***** Selected extract


  5. Zepp on October 28th, 2012 1:59 pm

    I like a lot of your reviews about Fringe Marisa, thank you. I personally do not feel very upset, tearful or even bothered with this untimely death of Etta, and yes, I feel resigned. From 4:19 to see the episode Etta, like, a character “posterior”, all that is now being counted on Fringe. I would say that Etta, would in my view, a kind of hero for the realization of a – hypothetical – Fringe II. From this, I have a strong feeling that everything must end in “Present,” and not in “Future” that is there. I predict an end to Fringe, with familiar scenes in socializing with the couple, Peter and Olivia, accompanied by their daughter Etta, Walter, Astrid, Broyles, Gene, and so on. So to me, Etta died in a future that, somehow, will not happen, because everything will – for me – finished in the immediate future (2014-15), with the lives of everyone, yet to be lived. So I think.

    But with respect to that scene where Peter, after a powerful explosion wakes up outside a building, as if out of a drainpipe, and soon after a boy appears and talks to him, seems to be a “remake “of the series Alias, JJ Abrams’s. That scene in Alias, Sydney Bristow agent was swooning near a drainpipe, is awakened by a boy, who speaks only Portuguese, and she tries to ask the time, a kind Portuguese, with English accent. I really liked this “repetition” of the scene. I see it all as if it were a kind of signature of author, JJ Abrams.

  6. JaniceLG on October 28th, 2012 10:18 pm

    Hi Marisa,

    Again, great review. Just few things after digesting this episode over the last few days.

    -The Basement. Such a great idea. Brought back great memories.
    -The Broyles Scene. Perfect reunion. Broyles protected Etta, Etta lead Broyles to the resistance.
    -The Warehouse Scene. Georgina Haig was nothing short of billiant. As I re-watch that scene, the guttural sound/yelp she makes after trying to stab Windmark is just brutal. Windmark shooting her, so cold. Olivia visably shaking as she frantically struggled to help her child, heart breaking. Peter saying “No, no, no, not again, no, not again”, so painful.

    Regardless of why they decided to do this so early or at all, can be debated. But it was tough for those who are so invested in these characters and relationships. The scene was writen really well (Alison Schapker all by herself this time), visually great, the music again spot on and the acting phenomenal.

    Do I think that killing off Etta (or any loved character) was brave by the Showrunner? Kind of, but to do it in the way they did it, absolutely.

**********

### Work request A
Answer these questions about the Fringe comments:
(i) Which earlier series does Zepp say the scene of Peter waking outside a building resembles?
(ii) Who does JaniceLG say wrote the warehouse scene?
(iii) What words does JaniceLG quote Peter saying in the warehouse scene?
### Work request B
Write what comes next in the Fringe comments, starting after their final sentence.

***** Dataset entries

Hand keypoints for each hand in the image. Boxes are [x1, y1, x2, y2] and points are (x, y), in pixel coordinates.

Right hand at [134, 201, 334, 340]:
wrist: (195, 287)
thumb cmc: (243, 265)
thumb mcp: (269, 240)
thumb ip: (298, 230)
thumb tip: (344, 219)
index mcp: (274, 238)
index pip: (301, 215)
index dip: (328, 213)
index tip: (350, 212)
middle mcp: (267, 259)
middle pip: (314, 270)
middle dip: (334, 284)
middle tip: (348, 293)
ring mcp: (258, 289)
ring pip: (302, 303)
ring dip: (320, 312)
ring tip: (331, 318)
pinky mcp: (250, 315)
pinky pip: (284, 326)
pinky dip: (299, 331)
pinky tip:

**********

### Exercise result A
(i) Alias
(ii) Alison Schapker
(iii) "No, no, no, not again, no, not again"

### Exercise result B
    And based on the 30 second promo, our team has changed and 505 will be just as hard for the fans.

  7. JaniceLG on October 29th, 2012 10:50 am

    Oh, one more thing. I hear a bunch of complaints about “resetting” which has only happened once with double impact (erased 2026 when Liv was killed and then reset the timeline [Amberverse]).

    If they don’t reset to either 2015 or maybe when Etta is in Mom’s belly, where do they go? I seems obvious and for me satisfying to see the park scene again. Just struggling to see how this ends. I should just be patient.

  8. Marisa Roffman on October 29th, 2012 1:52 pm

    @Lorna: That’s an interesting question. I was thinking more along the line that something had happened to him (some sort of injury we might not be privy to until later, etc.), but him being dead — or things not totally being what we thought — could be plausible, I suppose.

    @scout: I miss Nina, too!

    @JaniceLG: Yeah, even listening to Etta’s death is brutal. Georgina was fantastic. As for the reset exhaustion, yes, they only did it technically once (with two separate reactions), but it took a while for it to be revealed that the timeline reset would stick. I think up until “A Short Story About Love,” some fans were thinking/hoping we’d go back to the blueverse. At this point in time, we really don’t know a lot about how much of seasons 1-3 is still canon…so to undo more of what we know for fact could be a tricky thing to sell to fans. Right now, the obvious choice is another timeline reset, but as much as I emotionally hate what happened to Etta, I’m cautious of how that could work and still feel like it was satisfying. So I’m willing to wait and see how it plays out.